When Flinders was appointed to the command of the Investigator, he was
only twenty-seven years of age. But he had already won distinction by his
demonstration that Bass Strait was a strait, and not a gulf, a fact not
proved by George Bass's famous voyage from Sydney to Westernport in a
whale-boat. His circumnavigation of Tasmania - then called Van Diemen's
Land - in the Norfolk; the discovery of the Tamar estuary and Port
Dalrymple; some excellent nautical surveying among the islands to the
north-west of Tasmania; and an expedition along the Queensland coast, had
also earned for him the confidence of his official superiors. His ardour
for discovery, and the exact, scientific character of his charts and
observations, won him a powerful and steadfast friend in Sir Joseph
Banks, who had been with Cook in the Endeavour in 1768 to 1771, and never
lost his interest in Australian exploration. At the beginning of his
naval career Flinders had tasted the "delights of battle." As a
midshipman on the Bellerophon (Captain Pasley), he played his small part
on the "glorious first of June" (1794), when "Black Dick," Lord Howe, won
his greatly vaunted victory over the French off Brest.

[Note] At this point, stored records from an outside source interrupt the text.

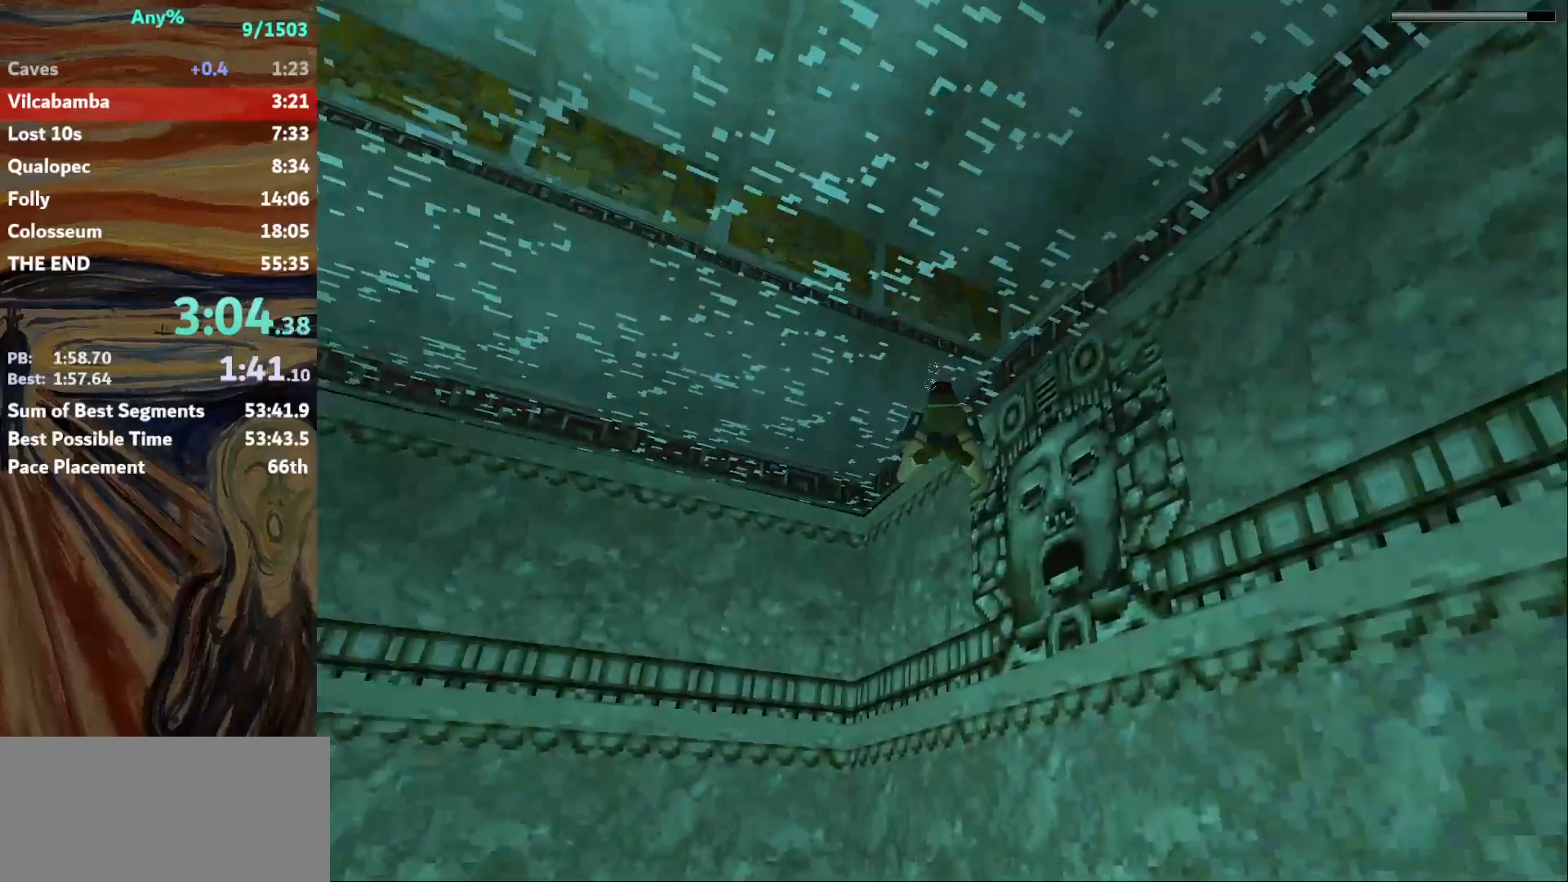
{"keys": ["action", "right", "up"], "events": [[67, "left", "down"], [167, "down", "up"], [167, "left", "up"], [201, "action", "down"], [201, "jump", "up"], [301, "right", "down"], [301, "up", "down"]]}
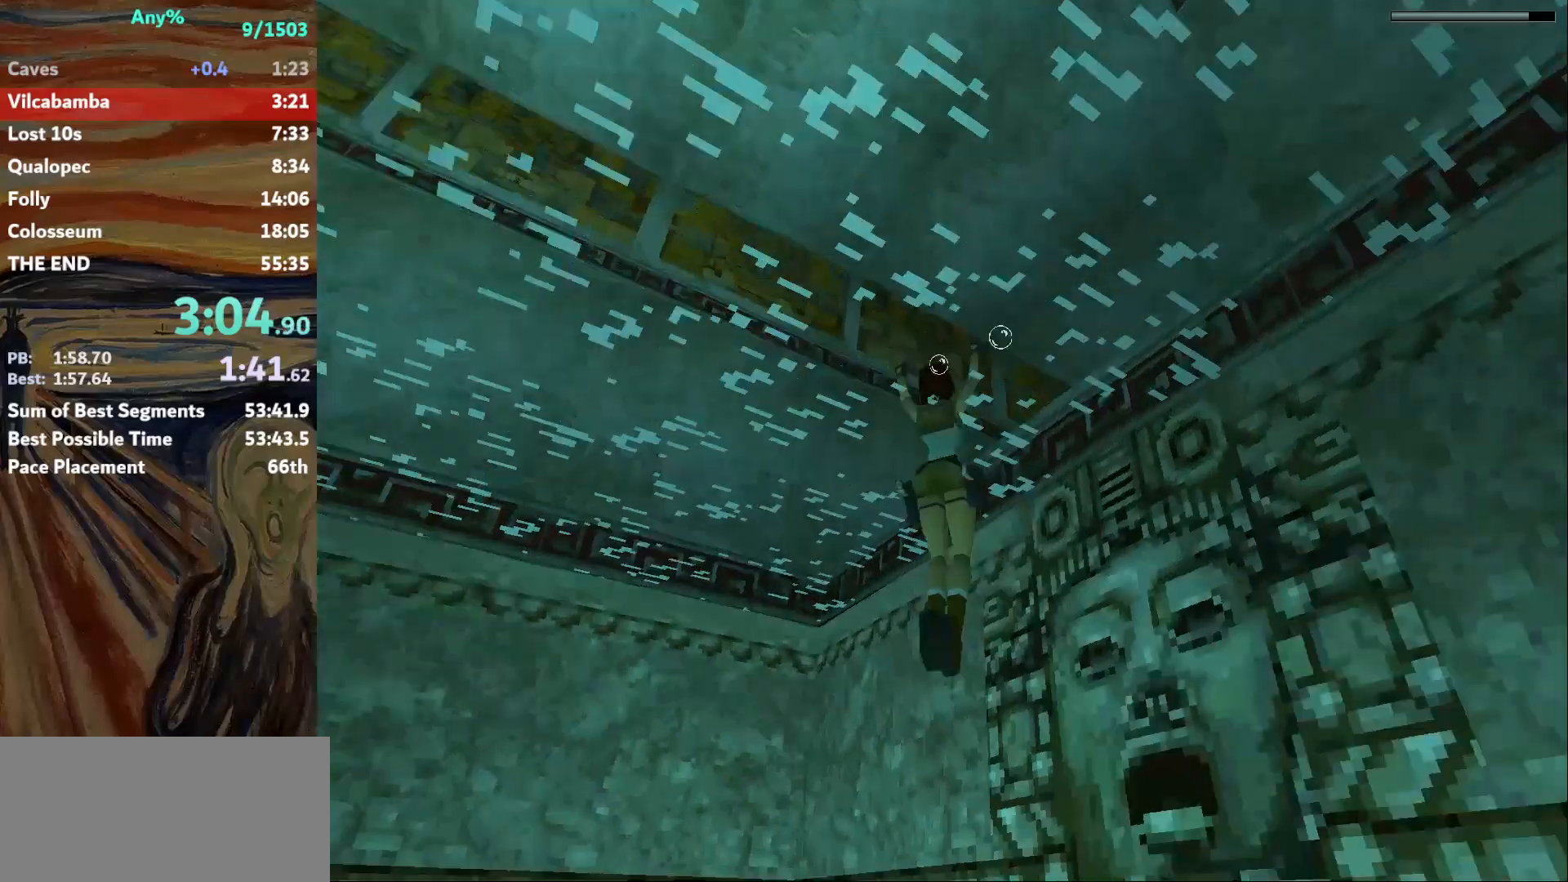
{"keys": ["action", "up"], "events": [[167, "right", "up"]]}
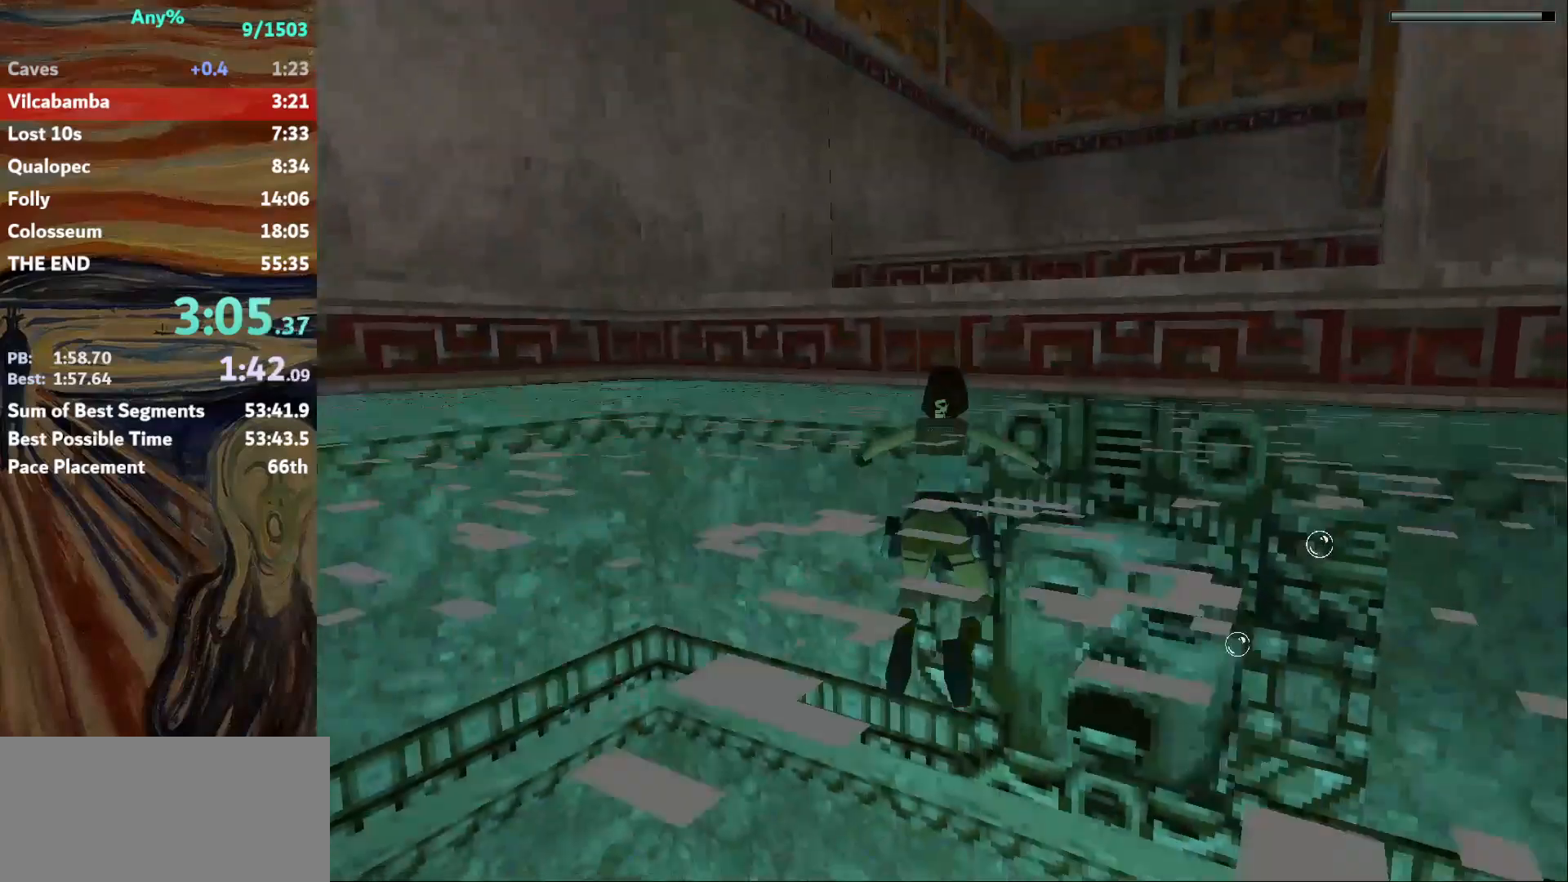
{"keys": ["action", "right", "up"], "events": [[434, "right", "down"]]}
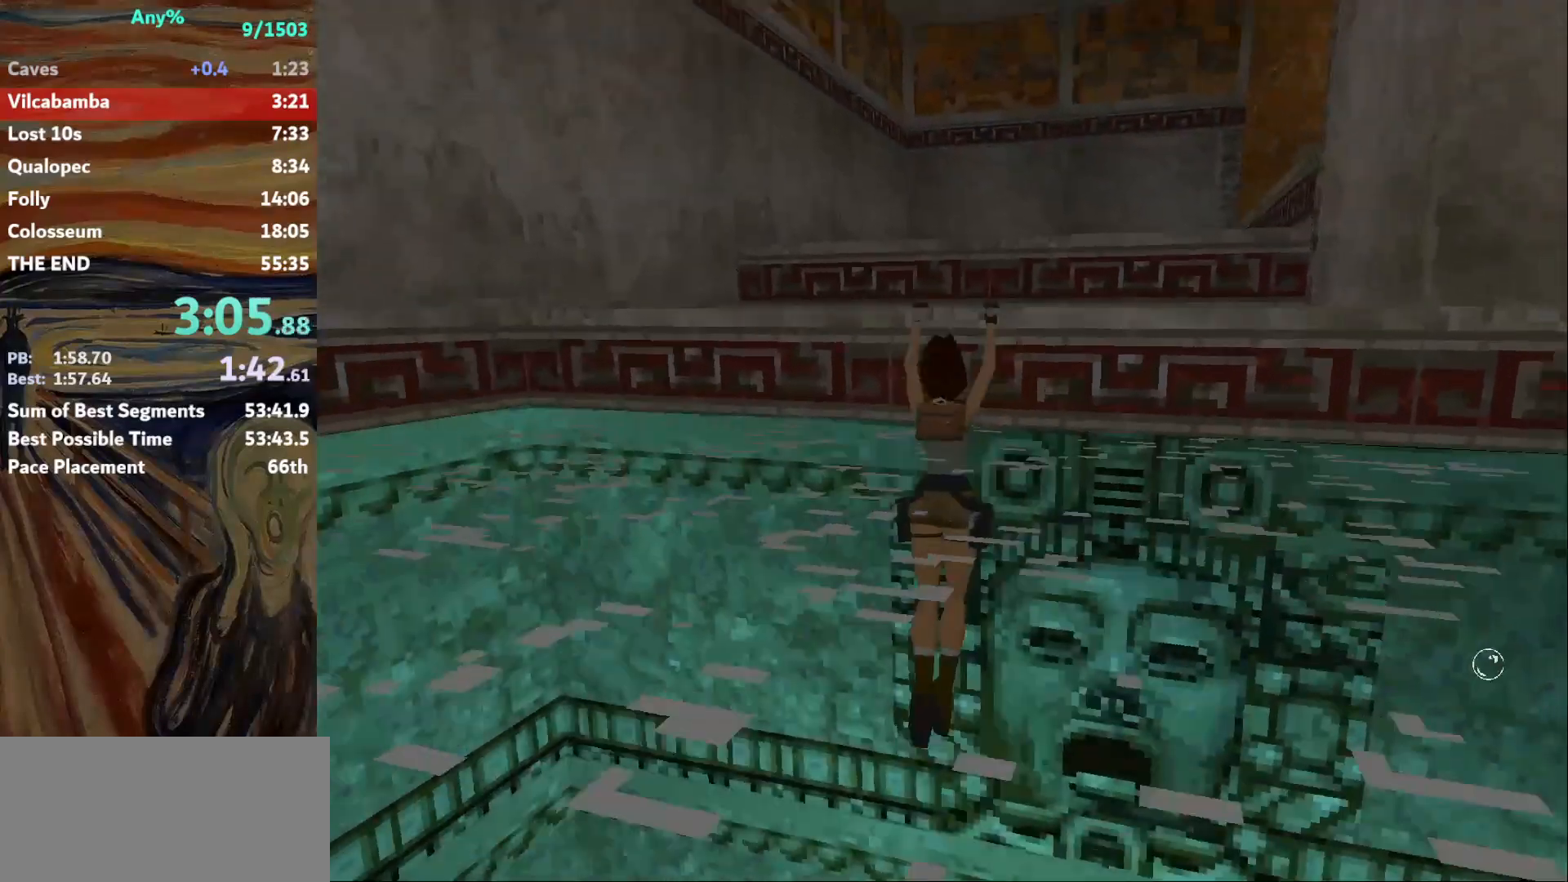
{"keys": ["right", "up"], "events": [[267, "action", "up"]]}
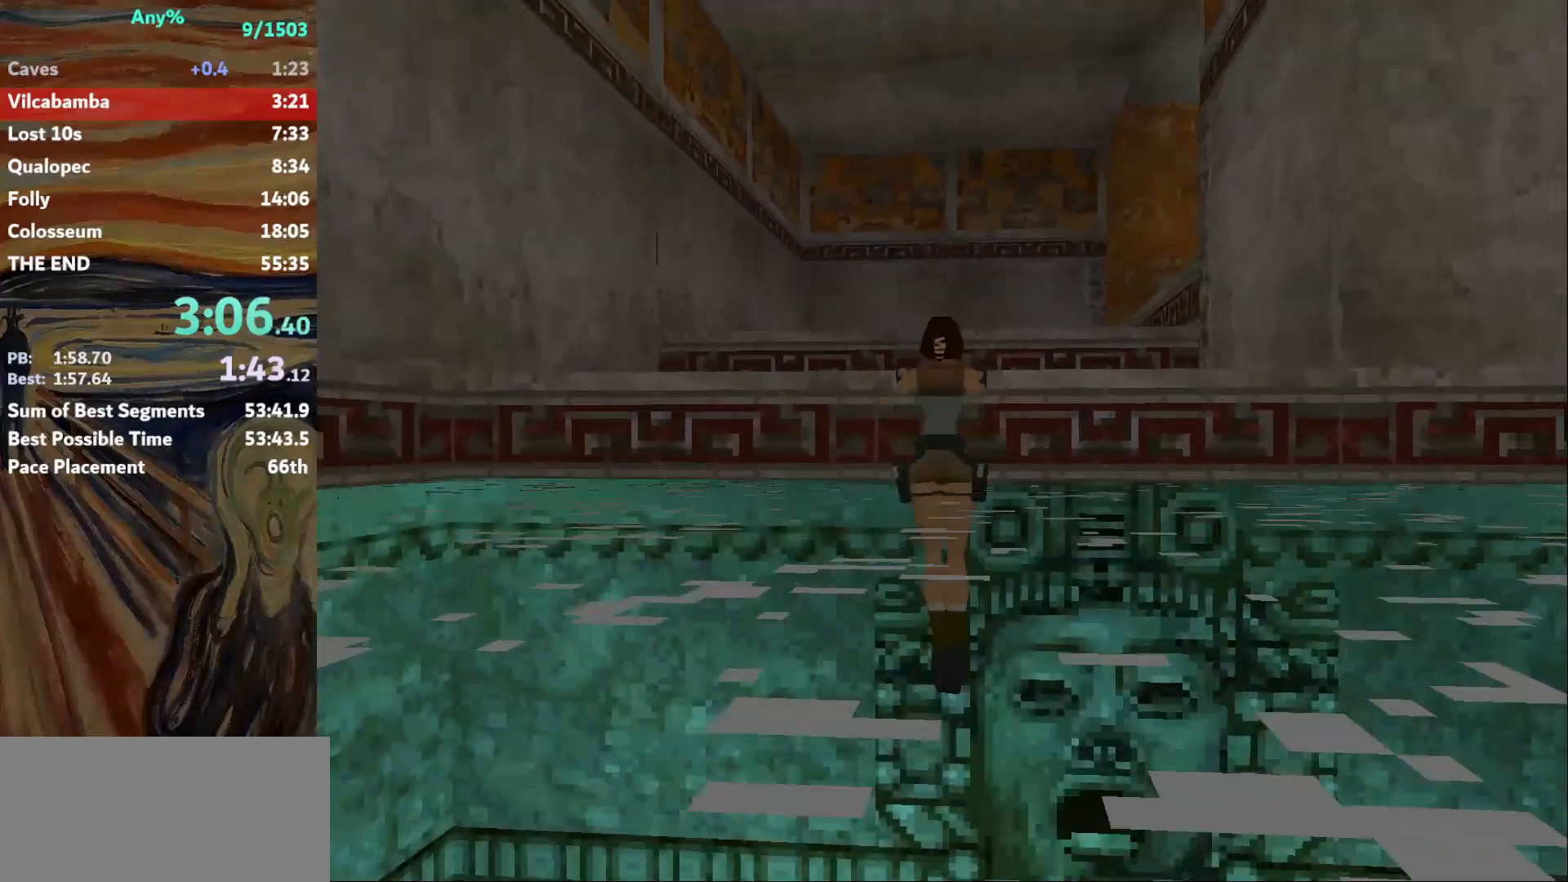
{"keys": ["right", "up"], "events": []}
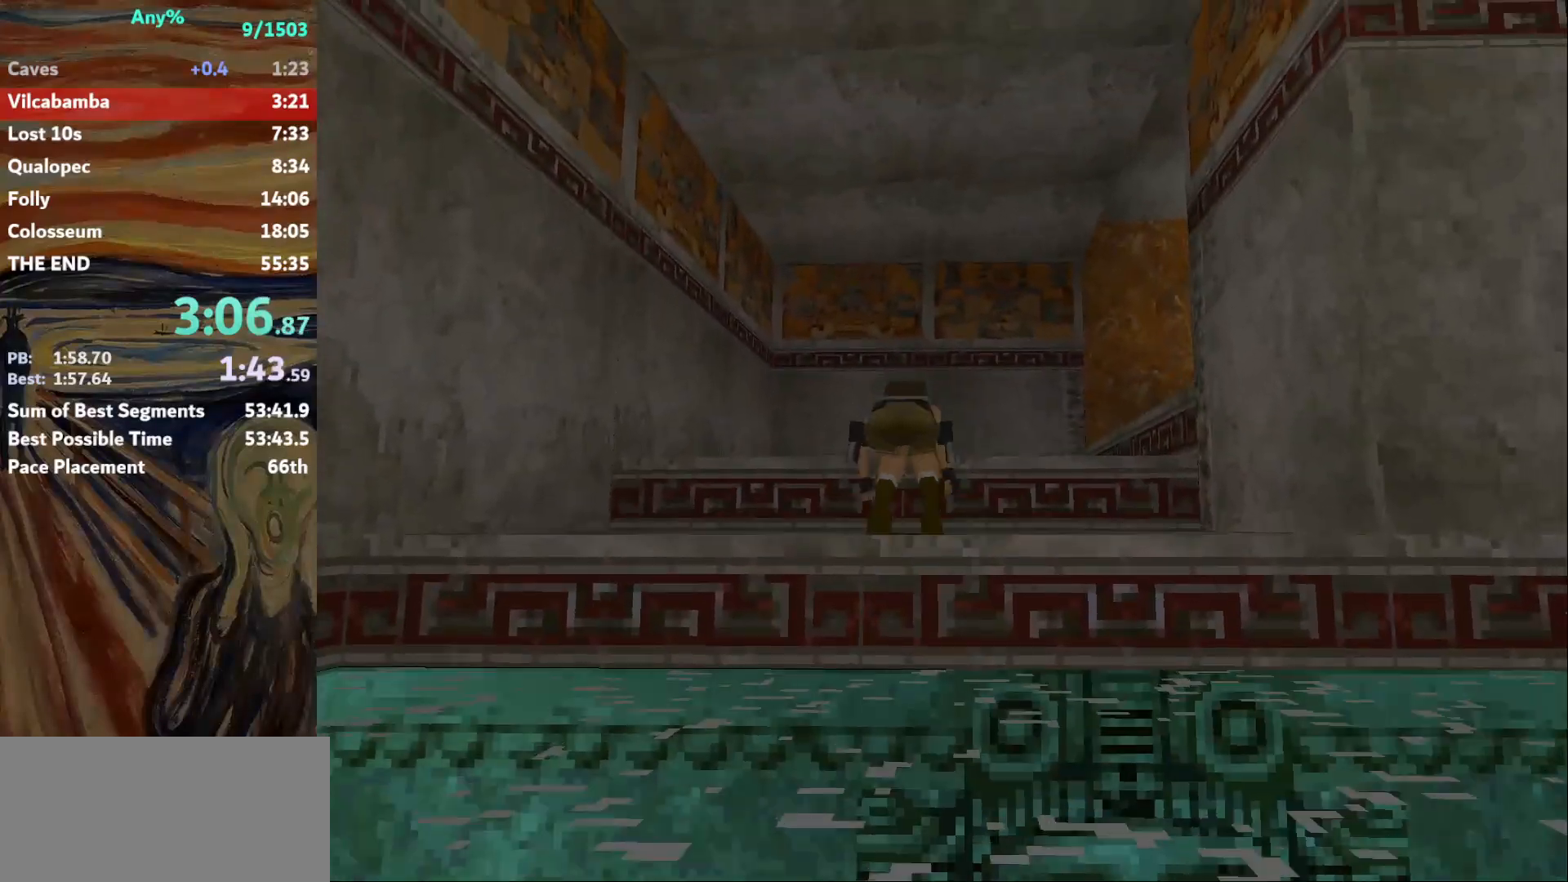
{"keys": ["right", "up"], "events": []}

But before this event his tastes and aspirations had set in the direction
of another branch of the naval service. A voyage to the South Seas and
the West Indies under Bligh, in the Providence, in 1791, had revealed to
his imagination the glory of discovery and the vastness and beauty of the
world beyond European horizons. The fame and achievements of Cook were
still fresh and wonderful in the mouths of all who followed the sea.
Bligh, a superb sailor - not even the enemies whom he made by his rough
tongue and brusque manner denied that - taught him to be a scientific
navigator; and when he threaded the narrow, coral-walled waters of Torres
Strait, he knew that to the southward were coasts as yet unmarked on any
chart, seas as yet unploughed by any keel.